Alison Penny, Director of the Childhood Bereavement Network, looks ahead to Children’s Grief Awareness Week (19 to 26 Nov) and considers the particular challenges apparent in 2020.
It’s a sad fact, but in this year of Covid-19 more schools than ever have been called upon to support grieving pupils. As well as those bereaved by the coronavirus itself, many children have experienced the death of someone they love from other causes, including cancer, sudden death or suicide. Sadly, the country has experienced more overall deaths than usual this year, and this means that more children have been bereaved.
Since March, physical distancing measures have affected all bereavements. Many children and young people have been unable to spend time with or say goodbye in person to a dying loved one, whether in hospital, hospice, care home or a different household. The Childhood Bereavement Network (CBN) has produced guidance to help families stay connected to someone who is so ill they might die, even at a distance.
Restrictions on the numbers attending funerals also mean that many children and young people have been unable to share in these important rituals of shared grief.
Usually, spending time with family and friends and supporting one another can help children and young people come to terms with the death of someone close, but it is harder to do this at a distance. To overcome this, CBN has shared suggestions to help young people reach out for support from parents and friends.
For those that need more support than their family and friends can provide, local child bereavement services provide a range of services. Typically, these include one-to-one support or counselling, or work with the whole family together. Many offer peer support groups where young people who have been bereaved meet with one another, helping each realise they are not alone and build their strength and confidence. However, infection control measures mean that most services have had to radically adapt the way they provide support, often moving their work online
As well as pupils who have been bereaved themselves, children and young people have been exposed to stories in the media and community conversations about dying and death this year at levels that are unprecedented in recent times.

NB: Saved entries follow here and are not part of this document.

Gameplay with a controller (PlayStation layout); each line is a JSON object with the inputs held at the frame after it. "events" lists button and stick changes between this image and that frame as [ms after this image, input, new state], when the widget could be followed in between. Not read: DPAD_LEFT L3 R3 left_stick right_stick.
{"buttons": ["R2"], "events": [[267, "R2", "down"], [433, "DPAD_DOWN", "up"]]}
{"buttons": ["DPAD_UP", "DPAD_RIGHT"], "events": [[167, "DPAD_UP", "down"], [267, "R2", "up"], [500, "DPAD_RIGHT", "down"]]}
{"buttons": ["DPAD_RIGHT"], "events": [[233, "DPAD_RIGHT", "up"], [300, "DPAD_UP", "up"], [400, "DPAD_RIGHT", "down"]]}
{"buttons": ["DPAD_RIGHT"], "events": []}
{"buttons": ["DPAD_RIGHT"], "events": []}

Inevitably these experiences and conversations come in through the school gates. This year has brought a new urgency to providing good support to grieving pupils, and providing opportunities to learn about coping with bereavement.
Many senior leadership teams within schools have worked hard to make sure their staff are well prepared to acknowledge pupils’ grief, respond to their needs and find extra support when it is needed. The Department for Education’s Wellbeing for Education Return programme, which aims to lessen the impact of the pandemic on the mental health and wellbeing of staff and pupils, directly addresses topics of loss and bereavement, and should be available in every area.

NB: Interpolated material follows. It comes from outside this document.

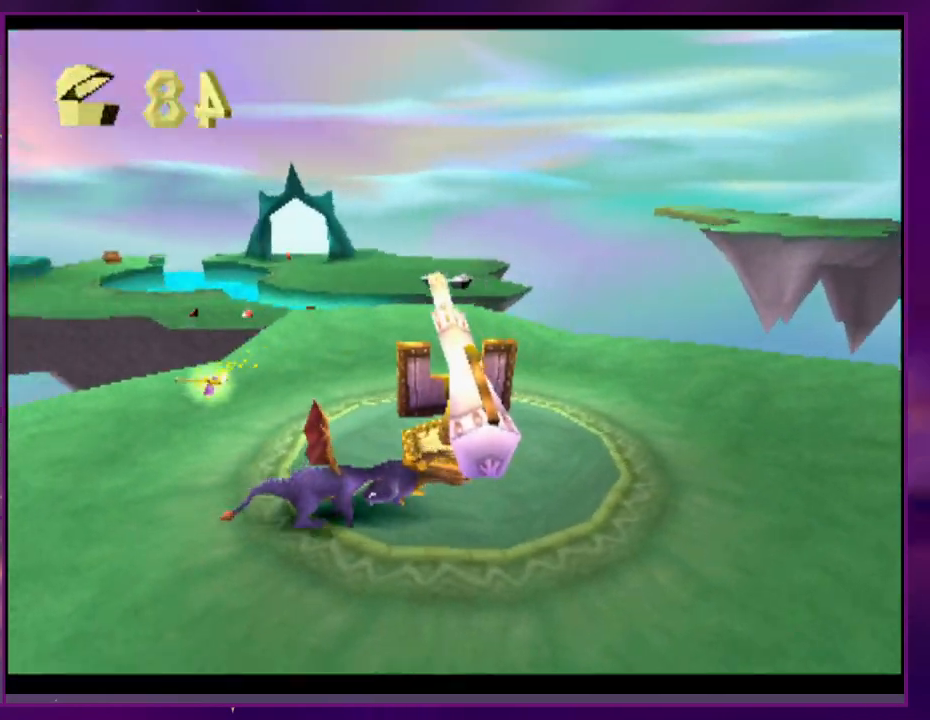
{"buttons": ["DPAD_RIGHT"], "events": []}
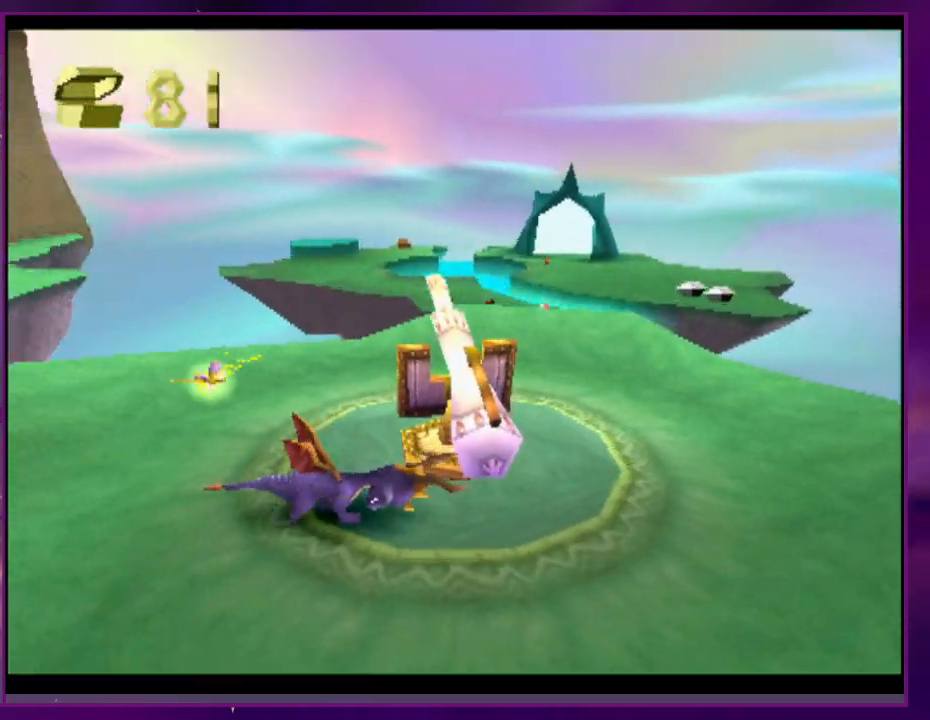
{"buttons": ["DPAD_RIGHT"], "events": []}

Children’s Grief Awareness Week runs 19-26th November, coordinated by the Childhood Bereavement Network, Grief Encounter and the Life Matters Taskforce partners. It is an ideal opportunity for schools to consider their approach to supporting pupils. The Childhood Bereavement Network’s Growing in Grief Awareness audit tool provides a free framework for early years settings, schools and colleges to think through what support is already in place, and what more might be needed. The audit can be used to develop a full action plan, which might involve the school setting up peer support groups, arranging twilight training sessions with their local child bereavement service, or accessing e-learning from Winston’s Wish or webinars from Child Bereavement UK.
This year, the theme for Children’s Grief Awareness Week is #SayTheWords, and aims to tackle the isolation that so many bereaved children, young people and their families can face. Even before the pandemic, bereaved pupils said they felt lonely and ‘different’ as a result of their bereavement. Often, their grief can undermine friendships and other important relationships in their lives.
This year, physical distancing measures have made it even harder for friends and families to support one another, and for child bereavement services to provide the support as they usually would. So we’re encouraging bereaved children, and families to #SayTheWords to talk about their grief and to reach out for support.
We’re also inviting schools to #SayTheWords, to acknowledge pupils’ grief, make time to have a conversation and bravely tackle the taboos that still exist about talking about these topics. Schools must be part of the network of support around grieving pupils, helping them find hope for their future at a time of personal and national loss.